Speaking at the Next Generation Dx Summit in August, Kenneth Hohmeier, an associate professor of clinical pharmacy and translational sciences at the University of Tennessee Health Science Center, suggested that an ongoing transition in major pharmacies’ business models is driving interest in pharmacy-based testing.
“There’s a really big shift going on in the C-suites of most chain pharmacies, and it’s the realization that the prescription product is not a viable business model,” he said, predicting that in the next 10 to 20 years, drug prescribing will increase. would no longer be an important part of the activities of these companies.
This has led to “a real urgent need to shift or at least diversify the way pharmacies get their bills paid,” he said.
Nicole Schreiner, owner of Streu’s Pharmacy in Green Bay, Wisconsin, also spoke at the Next Generation Dx Summit and suggested that independent operators view the situation similarly, noting that her company is “definitely looking to diversify revenues” and a point-of-care sees testing as a promising option.
“The typical community pharmacy has a very hard time making ends meet on a prescription-only basis,” she said. “So we have to be service oriented and we have to have a diversification of services.”
Schreiner said that prior to the COVID-19 pandemic, her pharmacy had “engaged in point-of-care testing for years,” offering hemoglobin A1C and cholesterol testing. During the pandemic, the pharmacy conducted COVID-19 testing using LumiraDx’s SARS-CoV-2 rapid antigen test. She said the store now plans to add flu, strep, hepatitis C, HIV and INR tests.
Hohmeier said another major shift within the industry has been an increase in the number of pharmacists holding doctoral degrees, driven by changes in licensing standards. This, he noted, has led to a population of highly skilled pharmacists, many of whom work “at the bottom of what their education allows them to do”.
This combination of a shift in business models, a highly skilled workforce, and the fact that, according to Hohmeier, the average American goes to the pharmacy more than twice as often as a traditional medical provider is creating a “kind of perfect storm” around pharmacy-based testing. , he said.
To date, pharmacy-based testing has largely focused on infectious diseases such as flu, strep throat, HIV, hepatitis C and, more recently, COVID-19. However, Hohmeier believes that pharmacies can play a greater role in areas such as medication and the management of chronic diseases and public health.
Hohmeier also highlighted a number of considerations for point-of-care providers looking to supply pharmacy labs, noting that these settings differed in important ways from more traditional settings such as doctors’ offices.
For example, he said the decentralized nature of the pharmacy business brings unique sourcing and procurement needs.
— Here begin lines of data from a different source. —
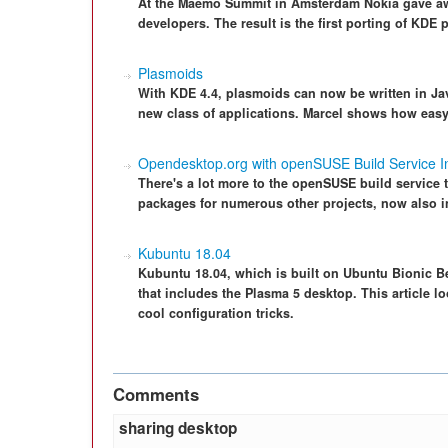
At the Maemo Summit in Amsterdam Nokia gave awa
developers. The result is the first porting of KDE
Plasmoids
With KDE 4.4, plasmoids can now be written in Ja
new class of applications. Marcel shows how easy 
Opendesktop.org with openSUSE Build Service In
There's a lot more to the openSUSE build service 
packages for numerous other projects, now also 
Kubuntu 18.04
Kubuntu 18.04, which is built on Ubuntu Bionic Bea
that includes the Plasma 5 desktop. This article l
cool configuration tricks.
Comments
sharing desktop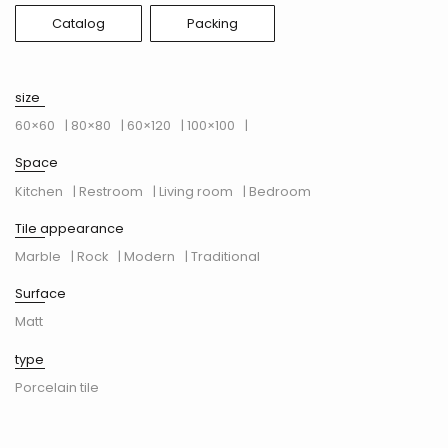
Catalog
Packing
size
60×60
| 80×80
| 60×120
| 100×100
|
Space
Kitchen
| Restroom
| Living room
| Bedroom
Tile appearance
Marble
| Rock
| Modern
| Traditional
Surface
Matt
type
Porcelain tile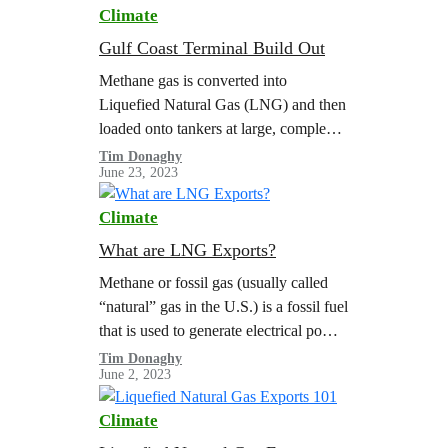
Climate
Gulf Coast Terminal Build Out
Methane gas is converted into
Liquefied Natural Gas (LNG) and then
loaded onto tankers at large, complex
export terminals. The scale of LNG
Tim Donaghy
June 23, 2023
exports is limited by the capacity of…
Climate
What are LNG Exports?
Methane or fossil gas (usually called
“natural” gas in the U.S.) is a fossil fuel
that is used to generate electrical power,
heat buildings, and power heavy
Tim Donaghy
June 2, 2023
industry. Thanks to…
Climate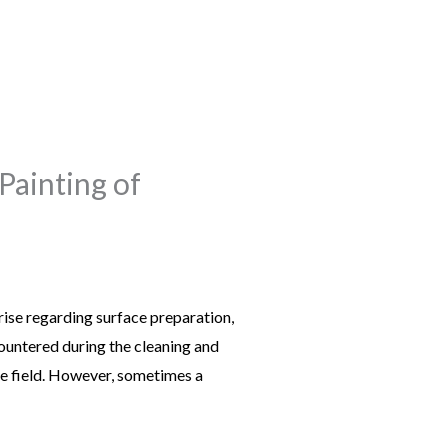
Painting of
ise regarding surface preparation,
ountered during the cleaning and
the field. However, sometimes a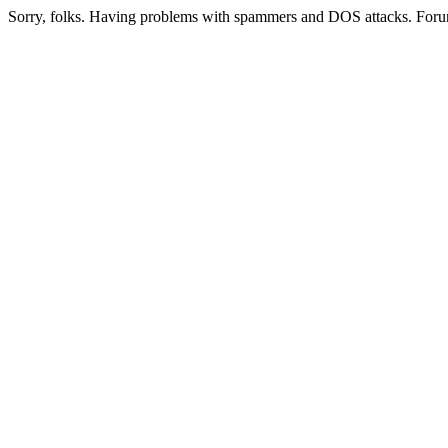
Sorry, folks. Having problems with spammers and DOS attacks. Foru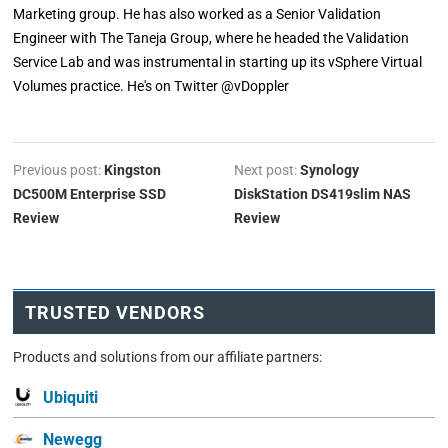
Marketing group. He has also worked as a Senior Validation
Engineer with The Taneja Group, where he headed the Validation
Service Lab and was instrumental in starting up its vSphere Virtual
Volumes practice. He's on Twitter @vDoppler
Previous post:
Kingston
Next post:
Synology
DC500M Enterprise SSD
DiskStation DS419slim NAS
Review
Review
TRUSTED VENDORS
Products and solutions from our affiliate partners:
Ubiquiti
Newegg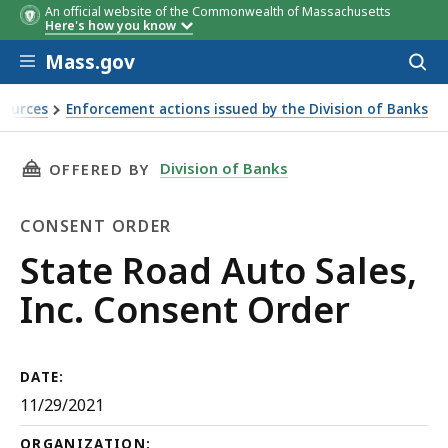
An official website of the Commonwealth of Massachusetts
Here's how you know
Skip to main content
Mass.gov
Acces
to
sear
sources
Enforcement actions issued by the Division of Banks
THIS PAGE, STATE ROAD AUTO SALES, INC. C
Division of Banks
OFFERED BY
CONSENT ORDER
Consent
State Road Auto Sales,
Order
Inc. Consent Order
DATE:
11/29/2021
ORGANIZATION: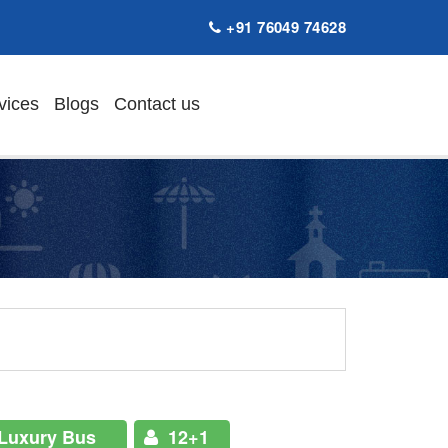
+91 76049 74628
vices
Blogs
Contact us
Luxury Bus
12+1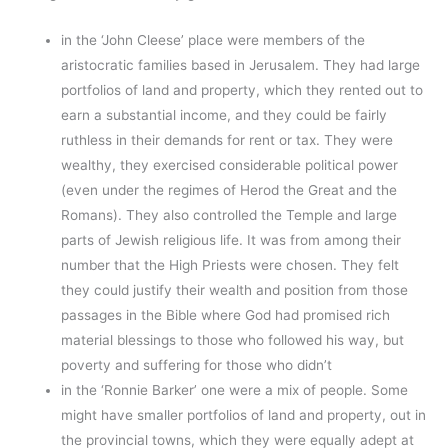
in the ‘John Cleese’ place were members of the
aristocratic families based in Jerusalem. They had large
portfolios of land and property, which they rented out to
earn a substantial income, and they could be fairly
ruthless in their demands for rent or tax. They were
wealthy, they exercised considerable political power
(even under the regimes of Herod the Great and the
Romans). They also controlled the Temple and large
parts of Jewish religious life. It was from among their
number that the High Priests were chosen. They felt
they could justify their wealth and position from those
passages in the Bible where God had promised rich
material blessings to those who followed his way, but
poverty and suffering for those who didn’t
in the ‘Ronnie Barker’ one were a mix of people. Some
might have smaller portfolios of land and property, out in
the provincial towns, which they were equally adept at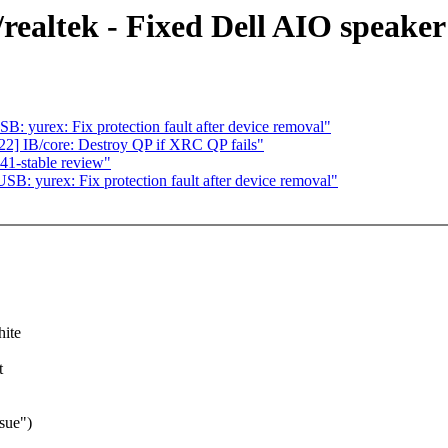
ealtek - Fixed Dell AIO speaker
 yurex: Fix protection fault after device removal"
] IB/core: Destroy QP if XRC QP fails"
1-stable review"
: yurex: Fix protection fault after device removal"
hite
t
sue")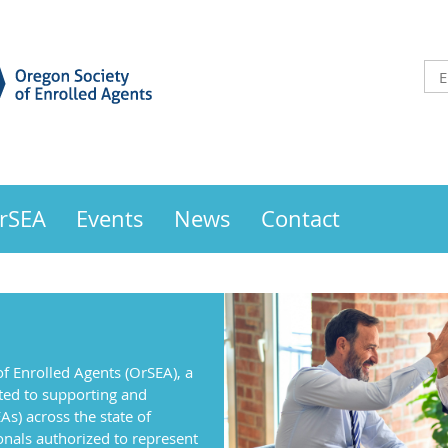
OrSEA
Events
News
Contact
f Enrolled Agents (OrSEA), a
ted to supporting and
As) across the state of
onals authorized to represent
A chain may have 50 or more locations in a major urban center, each with different and varying levels of demand, he said, noting that this requires more flexible inventory management solutions.
In addition, pharmacies are often looking for turnkey solutions, including technician training materials and workflows that are specifically adapted to the pharmacy environment, as opposed to a traditional medical office, Hohmeier said. “We really need some kind of soup-to-nut package because there just isn’t the time to put together a full implementation strategy.”